# Texto proporcionado

Vinotinto busca confirmar renacer ante Uzbekistán en Taskent

La Vinotinto se juega más que un amistoso contra Uzbekistán

Después de casi un año sin victorias, la selección venezolana de fútbol quiere dar un paso definitivo este lunes en Taskent, con su segundo y último partido amistoso de las FIFA Series frente a Uzbekistán.

El reciente triunfo contra Trinidad y Tobago no solo cortó una racha negativa, sino que le dio aire fresco al técnico Oswaldo Vizcarrondo en su primer reto real al mando. Además, Salomón Rondón marcó historia al alcanzar los 50 goles con la camiseta nacional, mostrando que aún es pieza clave en el equipo.

Un escenario y un rival que exigen respuestas reales

El partido en el estadio Bunyodkor no es un simple test. Uzbekistán llega fortalecido tras consolidar su primera clasificación a un Mundial en 35 años, guiado por Fabio Cannavaro, excapitán de Italia y un técnico con proyectos claros y ambiciosos.

# Enunciado
Actualiza el fragmento de la nota sobre la Vinotinto que va desde "La Vinotinto se" hasta "claros y ambiciosos." y escribe "entrenador" en lugar de "técnico". Para resolver, básate únicamente en el texto.

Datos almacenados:
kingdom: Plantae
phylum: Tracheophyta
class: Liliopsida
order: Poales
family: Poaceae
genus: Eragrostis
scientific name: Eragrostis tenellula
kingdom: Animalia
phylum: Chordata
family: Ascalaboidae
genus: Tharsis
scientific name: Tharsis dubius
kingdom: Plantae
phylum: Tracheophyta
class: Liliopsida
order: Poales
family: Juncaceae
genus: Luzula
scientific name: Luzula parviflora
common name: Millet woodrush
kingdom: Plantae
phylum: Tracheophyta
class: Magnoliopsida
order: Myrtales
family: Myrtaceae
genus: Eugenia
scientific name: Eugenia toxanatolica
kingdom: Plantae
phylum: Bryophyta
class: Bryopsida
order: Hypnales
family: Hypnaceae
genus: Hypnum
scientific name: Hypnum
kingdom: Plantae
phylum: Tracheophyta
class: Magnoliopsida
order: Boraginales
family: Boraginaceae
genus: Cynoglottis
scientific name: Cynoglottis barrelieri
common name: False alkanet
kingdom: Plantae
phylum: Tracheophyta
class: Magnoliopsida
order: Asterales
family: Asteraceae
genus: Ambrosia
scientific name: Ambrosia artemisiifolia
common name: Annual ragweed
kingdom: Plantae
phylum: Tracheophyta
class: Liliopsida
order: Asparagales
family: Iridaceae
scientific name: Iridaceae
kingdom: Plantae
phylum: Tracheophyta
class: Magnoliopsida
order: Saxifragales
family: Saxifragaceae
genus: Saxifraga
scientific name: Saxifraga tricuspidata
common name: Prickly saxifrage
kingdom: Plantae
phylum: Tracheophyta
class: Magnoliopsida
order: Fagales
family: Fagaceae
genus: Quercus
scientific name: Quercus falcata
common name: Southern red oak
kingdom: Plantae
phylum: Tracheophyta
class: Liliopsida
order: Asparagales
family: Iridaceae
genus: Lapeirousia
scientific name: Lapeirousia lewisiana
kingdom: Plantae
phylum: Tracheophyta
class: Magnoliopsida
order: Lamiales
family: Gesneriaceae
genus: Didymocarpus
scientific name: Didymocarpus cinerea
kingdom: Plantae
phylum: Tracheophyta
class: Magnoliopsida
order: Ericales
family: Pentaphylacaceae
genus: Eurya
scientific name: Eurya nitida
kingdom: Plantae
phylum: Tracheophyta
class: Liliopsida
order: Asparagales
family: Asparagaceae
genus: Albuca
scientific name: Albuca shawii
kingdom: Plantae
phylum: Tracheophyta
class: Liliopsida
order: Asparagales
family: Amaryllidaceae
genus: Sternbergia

# Resultado
La Vinotinto se juega más que un amistoso contra Uzbekistán

Después de casi un año sin victorias, la selección venezolana de fútbol quiere dar un paso definitivo este lunes en Taskent, con su segundo y último partido amistoso de las FIFA Series frente a Uzbekistán.

El reciente triunfo contra Trinidad y Tobago no solo cortó una racha negativa, sino que le dio aire fresco al entrenador Oswaldo Vizcarrondo en su primer reto real al mando. Además, Salomón Rondón marcó historia al alcanzar los 50 goles con la camiseta nacional, mostrando que aún es pieza clave en el equipo.

Un escenario y un rival que exigen respuestas reales

El partido en el estadio Bunyodkor no es un simple test. Uzbekistán llega fortalecido tras consolidar su primera clasificación a un Mundial en 35 años, guiado por Fabio Cannavaro, excapitán de Italia y un entrenador con proyectos claros y ambiciosos.